>> Begin
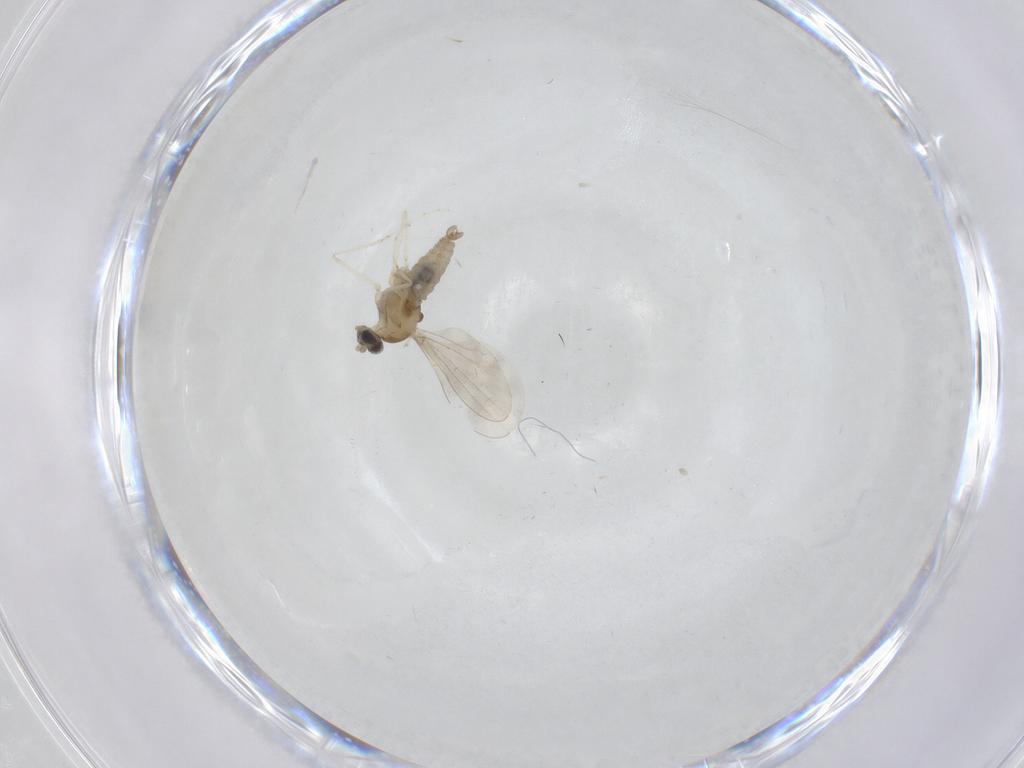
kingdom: Animalia
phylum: Arthropoda
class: Insecta
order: Diptera
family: Cecidomyiidae
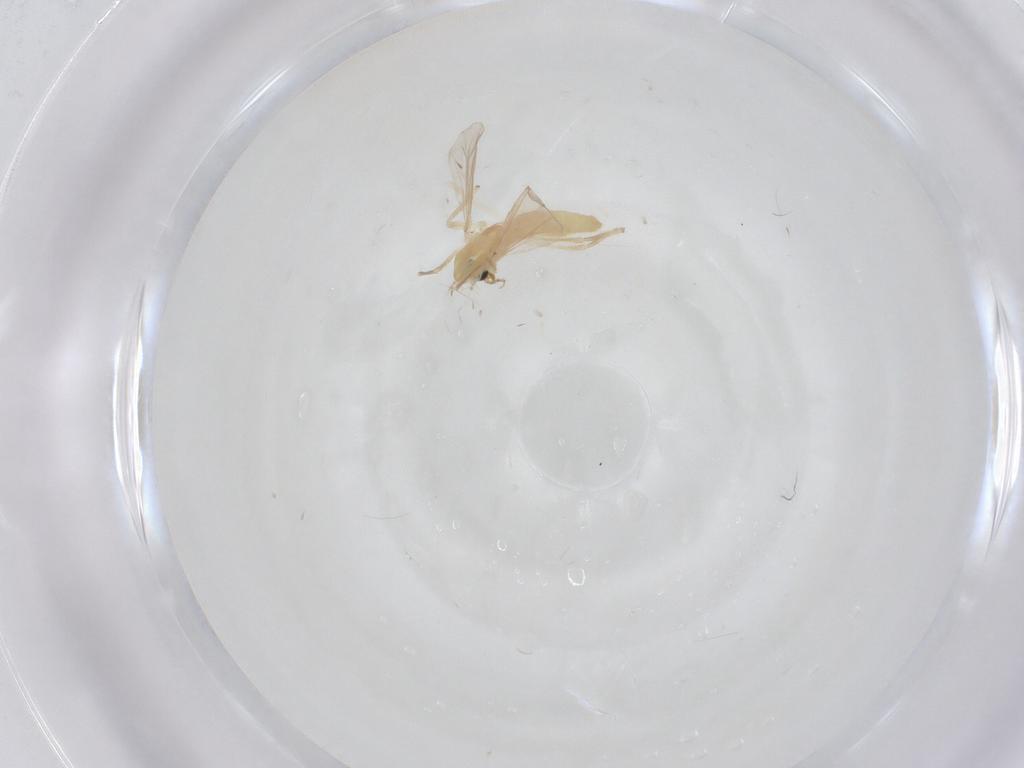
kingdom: Animalia
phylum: Arthropoda
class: Insecta
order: Diptera
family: Chironomidae
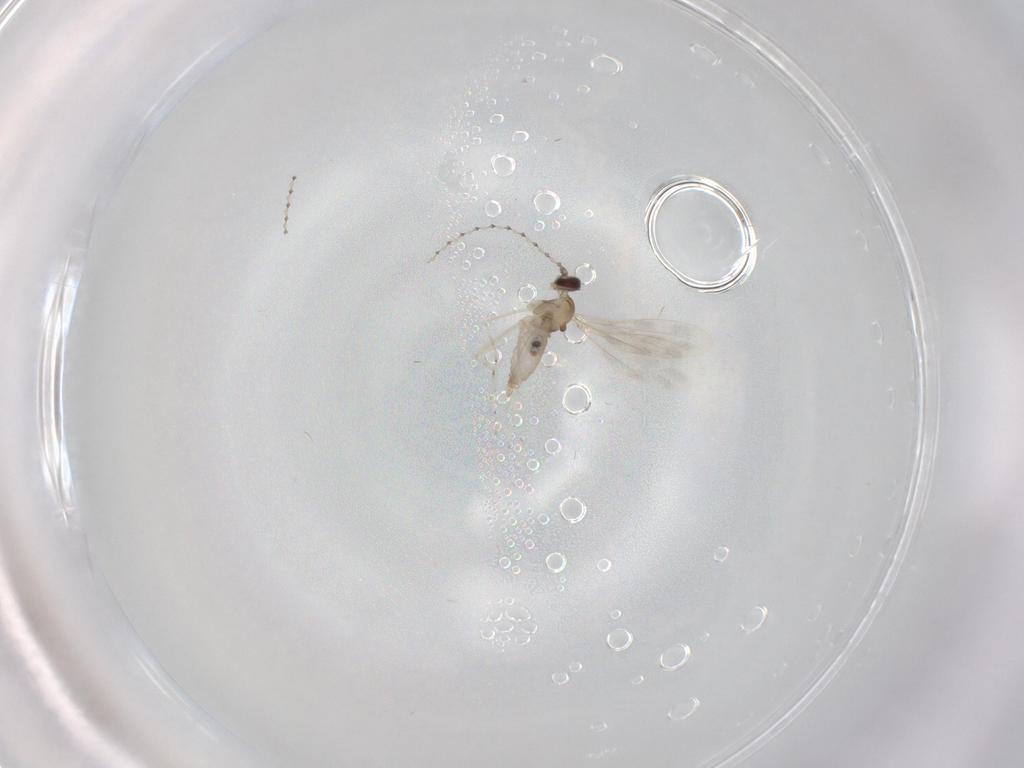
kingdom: Animalia
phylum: Arthropoda
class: Insecta
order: Diptera
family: Cecidomyiidae
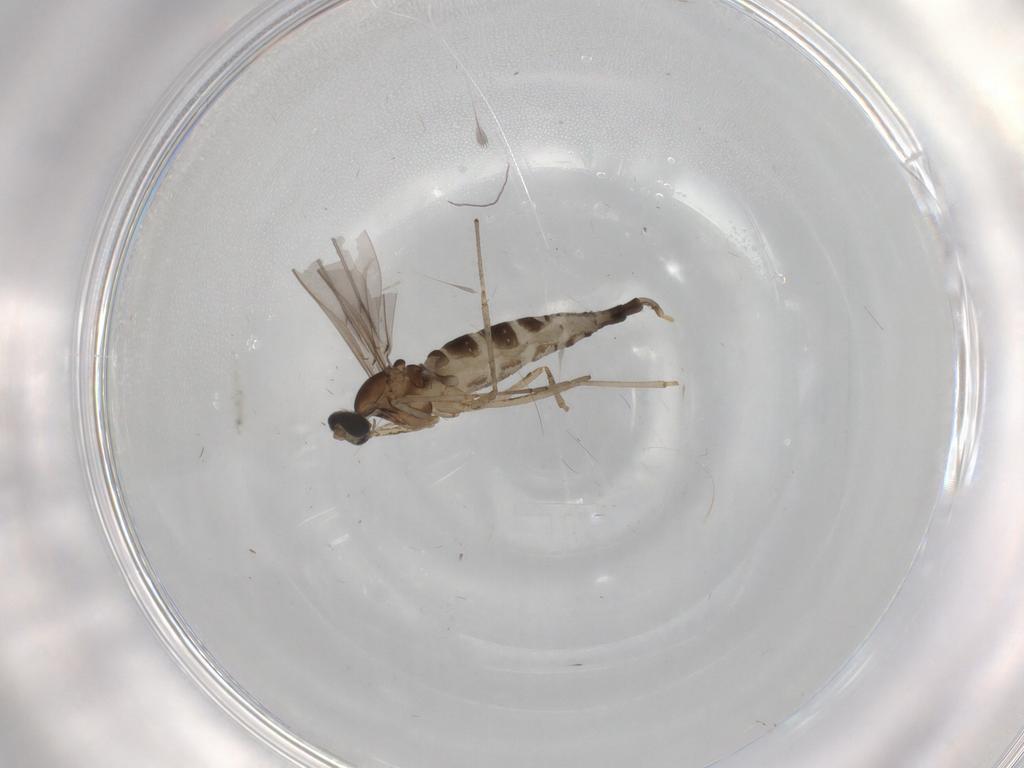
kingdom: Animalia
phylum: Arthropoda
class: Insecta
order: Diptera
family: Cecidomyiidae
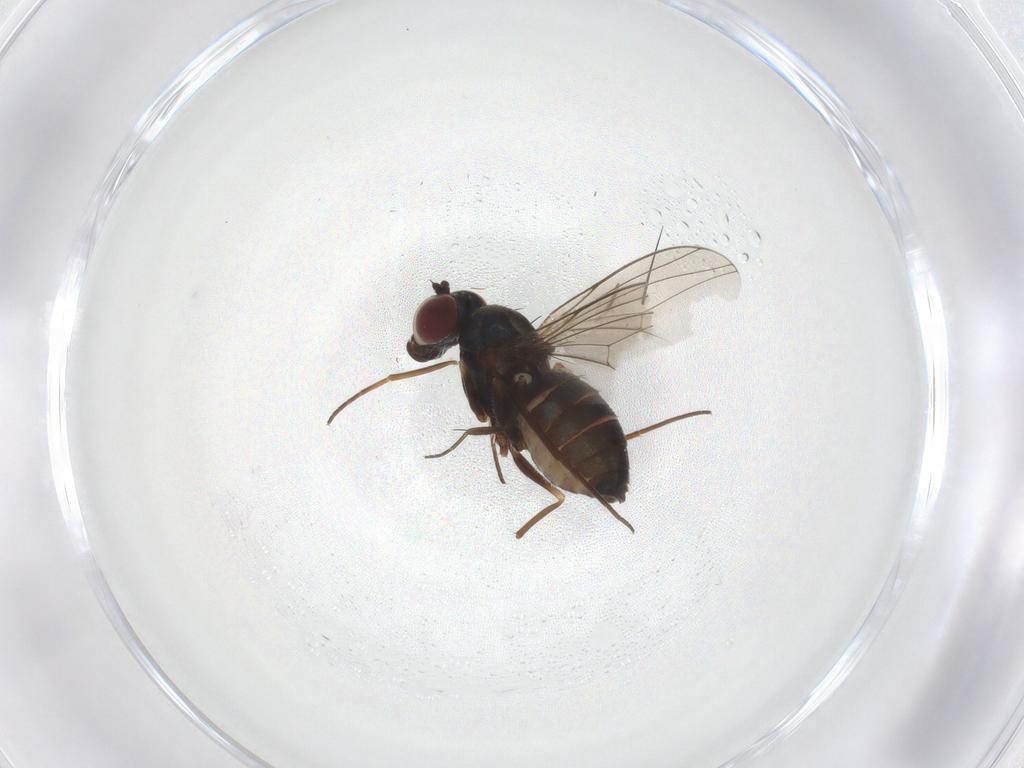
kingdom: Animalia
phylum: Arthropoda
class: Insecta
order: Diptera
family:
>> End
What you will do
Update the entries above by replacing each occurrence of "phylum" with "division" and changing nothing else. Omit the pictures from the rewritten entries.

Task answer
kingdom: Animalia
division: Arthropoda
class: Insecta
order: Diptera
family: Cecidomyiidae
kingdom: Animalia
division: Arthropoda
class: Insecta
order: Diptera
family: Chironomidae
kingdom: Animalia
division: Arthropoda
class: Insecta
order: Diptera
family: Cecidomyiidae
kingdom: Animalia
division: Arthropoda
class: Insecta
order: Diptera
family: Cecidomyiidae
kingdom: Animalia
division: Arthropoda
class: Insecta
order: Diptera
family:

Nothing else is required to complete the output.